Read or Download Genetics, Genomics and Breeding of Oilseed Brassicas PDF
Similar crop science books
First name in an important new seriesAddresses bettering water productiveness to alleviate difficulties of shortage and pageant to supply for nutrients and environmental securityDraws from scientists having a mess of disciplines to technique this crucial problemIn loads of constructing nations, coverage makers and researchers are more and more conscious of the conflicting calls for on water, and think about agriculture to be more advantageous in its use of water.
Demonstrating the quantum bounce genomics represents in know-how, this publication files the preliminary study techniques, the improvement of genomic instruments and assets, and the legume-community consensus at the learn goals that may consultant the genomic characterization of significant legume vegetation. The e-book provides this technical topic in a fashion that is helping readers resolution the query, "What is genomics?
Phenotyping Crop vegetation for Physiological and Biochemical characteristics provides a confirmed diversity of methodologies and practices for potent, effective, and applicable typing of crop vegetation. by means of addressing the elemental rules and precautions wanted whilst engaging in crop-based experiments, this e-book courses the reader in determining the right procedure in accordance with the becoming setting, even if greenhouse, pot, box, or liquid (hydroponic).
- Bringing in the Sheaves: Economy and Metaphor in the Roman World
- Insect Pests of Potato: Global Perspectives on Biology and Management
- Farm-level modelling: techniques, applications and policy
- The Gene Revolution: GM Crops and Unequal Development
Additional resources for Genetics, Genomics and Breeding of Oilseed Brassicas
2007). B. napus comprises two subspecies; B. napus ssp. napobrassica (swedes) and B. napus ssp. napus (oilseed and vegetable rape; King 2007). Oilseed B. napus is the species from which canola, the first improved commercial variety of oilseed rape, was developed (see Section 4). Canola is cultivated for canola oil and derives its name from “Canadian oil” in reference to its country of origin. Spring varieties of oilseed B. napus are predominant in Canada, Australia and northern Europe while Asia and the remainder of Europe principally grow winter varieties, which require a prolonged cold-period for flowering (Kimber and McGregor 1995; Snowdon et al.

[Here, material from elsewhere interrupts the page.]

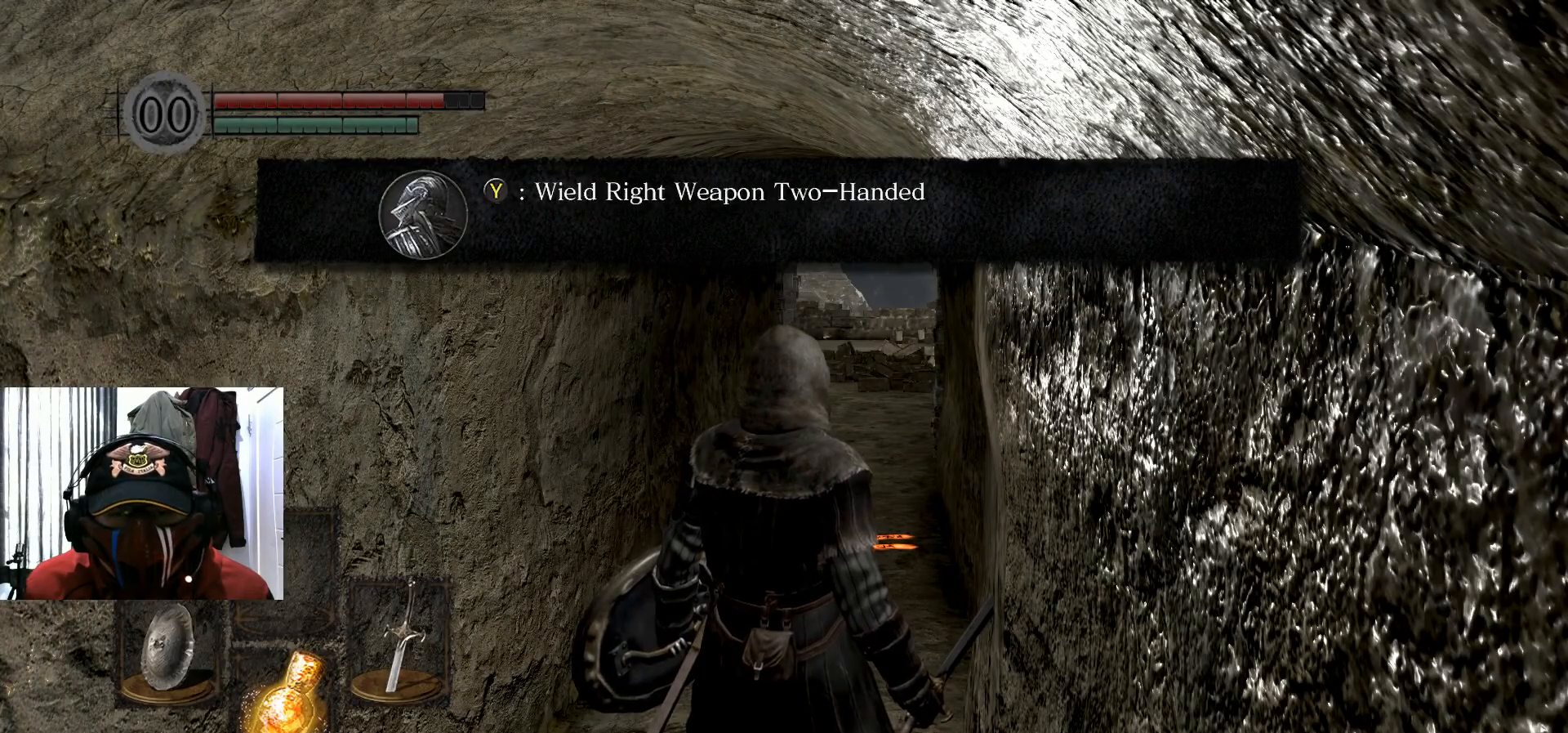
{"buttons": [], "left_stick": "center", "right_stick": "center", "events": []}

Kumar A, Singh P, Singh DP, Singh H, Sharma HC (1984) Differences in osmoregulation in Brassica species. Ann Bot 54: 537–541. Kumar PR, Chauchan J, Singh A (2000) Rapeseed mustard genetic resources: status and priorities. Indian J Plant Genet Resour 12: 207–218. Li CW (1980) Classification and evolution of mustard crops (Brassica juncea) in China. Cruciferae Newsl 5: 33–36. Mailer (2009) Grain quality. In: Canola-Best Practice Management Guide for South-Eastern Australia. Grains Research and Development Corporation, Barton, Australia, pp 7–10.

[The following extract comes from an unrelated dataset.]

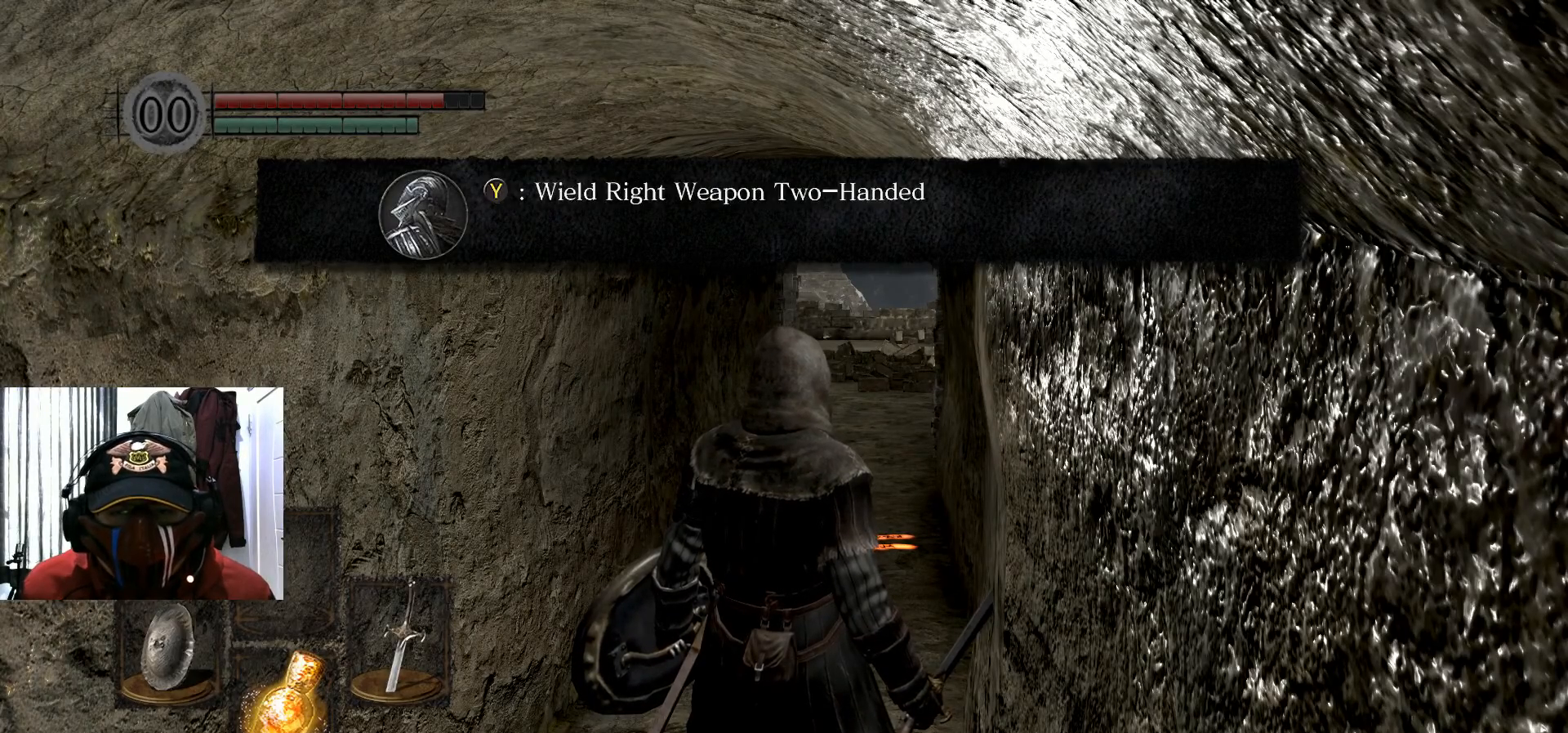
{"buttons": [], "left_stick": "center", "right_stick": "center", "events": []}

1999; Gómez-Campo 1999; Warwick et al. 2009). In B. napus, backcrossing programs with such germplasm were responsible for successfully incorporating low erucic acid and glucosinolate content into commercial canola varieties (Snowdon et al. 2007; Chapters 4 and 11). In addition to nutritional seed properties, agronomic traits important in canola breeding programs include cytoplasmic and nuclear male sterility, resistance to diseases (Chapter 14) and insects (Chapter 15), tolerance to temperature, salt and drought stress (Chapter 13) as well as selection for early maturing and reductions in lodging, weed effects and seed shattering (Snowdon et al.